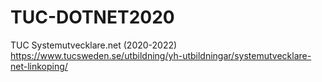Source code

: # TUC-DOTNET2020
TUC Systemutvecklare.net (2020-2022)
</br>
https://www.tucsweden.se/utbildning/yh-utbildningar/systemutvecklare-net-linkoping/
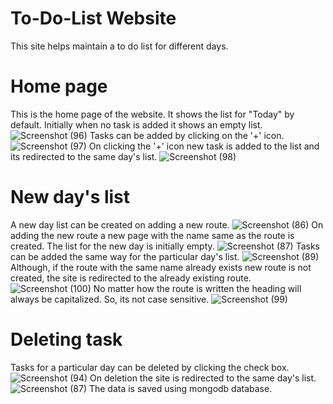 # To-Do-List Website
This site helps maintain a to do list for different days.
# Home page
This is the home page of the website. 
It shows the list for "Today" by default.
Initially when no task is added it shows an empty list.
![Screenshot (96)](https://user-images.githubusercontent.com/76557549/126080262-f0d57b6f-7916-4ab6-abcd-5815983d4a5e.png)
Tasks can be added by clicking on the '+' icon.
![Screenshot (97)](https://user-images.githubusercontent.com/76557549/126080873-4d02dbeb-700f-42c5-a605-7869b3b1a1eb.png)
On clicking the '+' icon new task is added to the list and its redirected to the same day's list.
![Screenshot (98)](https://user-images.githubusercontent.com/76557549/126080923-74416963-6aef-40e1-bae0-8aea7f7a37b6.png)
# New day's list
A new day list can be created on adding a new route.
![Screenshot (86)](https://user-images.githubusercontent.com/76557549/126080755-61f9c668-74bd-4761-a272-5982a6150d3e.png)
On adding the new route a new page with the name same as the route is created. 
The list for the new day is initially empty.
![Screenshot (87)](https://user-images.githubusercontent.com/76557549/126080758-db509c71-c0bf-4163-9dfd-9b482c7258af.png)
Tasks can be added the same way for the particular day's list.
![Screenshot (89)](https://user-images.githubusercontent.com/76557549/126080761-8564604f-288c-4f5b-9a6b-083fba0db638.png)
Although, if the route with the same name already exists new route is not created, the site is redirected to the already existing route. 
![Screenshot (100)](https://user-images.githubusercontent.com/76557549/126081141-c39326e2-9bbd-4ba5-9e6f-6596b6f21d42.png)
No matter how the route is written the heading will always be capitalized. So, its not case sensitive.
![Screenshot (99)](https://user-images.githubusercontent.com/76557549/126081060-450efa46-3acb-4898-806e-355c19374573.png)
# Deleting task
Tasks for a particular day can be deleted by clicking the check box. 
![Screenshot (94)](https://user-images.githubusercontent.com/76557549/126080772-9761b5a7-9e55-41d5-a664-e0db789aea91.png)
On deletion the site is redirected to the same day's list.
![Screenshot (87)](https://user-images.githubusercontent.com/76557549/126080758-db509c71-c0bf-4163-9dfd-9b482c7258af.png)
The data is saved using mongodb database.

▶ _Task details_
Give back every record above exactly as written, skipping each picture.

▶ _Written solution_
Source code

: # TUC-DOTNET2020
TUC Systemutvecklare.net (2020-2022)
</br>
https://www.tucsweden.se/utbildning/yh-utbildningar/systemutvecklare-net-linkoping/
 # To-Do-List Website
This site helps maintain a to do list for different days.
# Home page
This is the home page of the website. 
It shows the list for "Today" by default.
Initially when no task is added it shows an empty list.
![Screenshot (96)](https://user-images.githubusercontent.com/76557549/126080262-f0d57b6f-7916-4ab6-abcd-5815983d4a5e.png)
Tasks can be added by clicking on the '+' icon.
![Screenshot (97)](https://user-images.githubusercontent.com/76557549/126080873-4d02dbeb-700f-42c5-a605-7869b3b1a1eb.png)
On clicking the '+' icon new task is added to the list and its redirected to the same day's list.
![Screenshot (98)](https://user-images.githubusercontent.com/76557549/126080923-74416963-6aef-40e1-bae0-8aea7f7a37b6.png)
# New day's list
A new day list can be created on adding a new route.
![Screenshot (86)](https://user-images.githubusercontent.com/76557549/126080755-61f9c668-74bd-4761-a272-5982a6150d3e.png)
On adding the new route a new page with the name same as the route is created. 
The list for the new day is initially empty.
![Screenshot (87)](https://user-images.githubusercontent.com/76557549/126080758-db509c71-c0bf-4163-9dfd-9b482c7258af.png)
Tasks can be added the same way for the particular day's list.
![Screenshot (89)](https://user-images.githubusercontent.com/76557549/126080761-8564604f-288c-4f5b-9a6b-083fba0db638.png)
Although, if the route with the same name already exists new route is not created, the site is redirected to the already existing route. 
![Screenshot (100)](https://user-images.githubusercontent.com/76557549/126081141-c39326e2-9bbd-4ba5-9e6f-6596b6f21d42.png)
No matter how the route is written the heading will always be capitalized. So, its not case sensitive.
![Screenshot (99)](https://user-images.githubusercontent.com/76557549/126081060-450efa46-3acb-4898-806e-355c19374573.png)
# Deleting task
Tasks for a particular day can be deleted by clicking the check box. 
![Screenshot (94)](https://user-images.githubusercontent.com/76557549/126080772-9761b5a7-9e55-41d5-a664-e0db789aea91.png)
On deletion the site is redirected to the same day's list.
![Screenshot (87)](https://user-images.githubusercontent.com/76557549/126080758-db509c71-c0bf-4163-9dfd-9b482c7258af.png)
The data is saved using mongodb database.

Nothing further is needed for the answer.